Had this detective once been a POW? ‘We do it for the French when they feel it necessary.’

‘Cigarettes?’

‘One for the socks, the underwear and undershirt; two for the trousers, shirt and pullover. Though we would like to haggle, the price is nonnegotiable and has been set firmly by the French. Without Lagergeld, Red Cross parcels or those from home, it is the—’

‘The only way you can get a smoke, but did the others of his combine make certain his clothes were always the cleanest you boys could get them?’

This one was thinking clearly. ‘That is as it was, Inspector.’

‘Good. Here, take these. Share them up for me.’

Fumbling, the Gestapo’s detective pressed cigarettes and small cigars into waiting hands, matches too. ‘I’m not one of them,’ he said of the enemy. ‘If Dorsche or any of his Greifer ask, forget I was here.’

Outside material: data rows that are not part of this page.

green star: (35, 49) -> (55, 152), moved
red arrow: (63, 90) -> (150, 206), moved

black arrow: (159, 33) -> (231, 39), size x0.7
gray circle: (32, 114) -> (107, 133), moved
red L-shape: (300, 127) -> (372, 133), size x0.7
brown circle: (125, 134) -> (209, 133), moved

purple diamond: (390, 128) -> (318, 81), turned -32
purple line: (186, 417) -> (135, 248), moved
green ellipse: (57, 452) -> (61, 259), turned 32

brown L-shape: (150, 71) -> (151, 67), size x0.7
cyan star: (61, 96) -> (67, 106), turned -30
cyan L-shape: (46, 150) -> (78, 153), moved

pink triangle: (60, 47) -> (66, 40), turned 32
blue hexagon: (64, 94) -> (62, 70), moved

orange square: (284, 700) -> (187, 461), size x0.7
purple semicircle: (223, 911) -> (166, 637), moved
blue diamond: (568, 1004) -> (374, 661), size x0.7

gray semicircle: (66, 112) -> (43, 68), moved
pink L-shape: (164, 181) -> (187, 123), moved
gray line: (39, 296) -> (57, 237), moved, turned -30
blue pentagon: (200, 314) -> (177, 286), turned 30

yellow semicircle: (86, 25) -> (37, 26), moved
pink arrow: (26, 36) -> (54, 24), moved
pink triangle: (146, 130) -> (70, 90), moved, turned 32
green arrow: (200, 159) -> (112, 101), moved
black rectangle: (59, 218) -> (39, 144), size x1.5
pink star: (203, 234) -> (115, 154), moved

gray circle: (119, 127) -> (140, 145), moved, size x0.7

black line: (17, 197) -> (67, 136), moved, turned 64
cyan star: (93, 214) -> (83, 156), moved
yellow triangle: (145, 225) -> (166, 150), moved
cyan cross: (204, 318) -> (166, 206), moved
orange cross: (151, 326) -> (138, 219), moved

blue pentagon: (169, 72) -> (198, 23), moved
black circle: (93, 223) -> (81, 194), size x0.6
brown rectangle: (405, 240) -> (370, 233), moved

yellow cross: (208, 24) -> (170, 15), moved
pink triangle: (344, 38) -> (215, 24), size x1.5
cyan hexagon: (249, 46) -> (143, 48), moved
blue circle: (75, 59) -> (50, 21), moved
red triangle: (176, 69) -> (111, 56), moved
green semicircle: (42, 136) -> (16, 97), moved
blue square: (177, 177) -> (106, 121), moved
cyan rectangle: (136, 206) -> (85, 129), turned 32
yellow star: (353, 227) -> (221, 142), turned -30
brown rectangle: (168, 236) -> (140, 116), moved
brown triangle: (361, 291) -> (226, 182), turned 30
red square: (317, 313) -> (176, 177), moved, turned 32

Four dried, boiled sweet chestnuts mysteriously appeared from the depths of a pocket. ‘Shave them,’ said Herr Kohler. ‘Don’t break a tooth.’

‘We will soak them in water for as long as it takes and make a paste. Perhaps a little of the boiled potato or black bread could be added if it is first soaked. Salt is out of the question, of course, but …’

‘Enjoy. I only wish there was more. Maybe someday there will be.’

‘Then let us look forward to it, Inspector. Now go, please. It’s not good for me to be seen talking to you.’

Again the men were staring at him, again he had to pause just inside the door. Standing out in the wind and the snow, a handkerchief tied round his hand, Kohler knew they would have endless days and nights in which to think over and discuss what had happened in those few moments. Something strange, something decidedly different. A miracle.

When Louis, hurrying between the nearest of the steam plants and the kitchen, caught up with him, Kohler quietly confided, ‘Ask that God of yours to be with us, mon vieux. I think I’ve found the trigger element.’

*** Recent studies at the Bedford Institute of Oceanography have called into question the presence and extent of the tidal wave because of the configuration of the harbour and the nature of its bedrock. Though damage from the blast was essentially as given here, the size of the wave was greatly exaggerated and probably not much more than a metre high.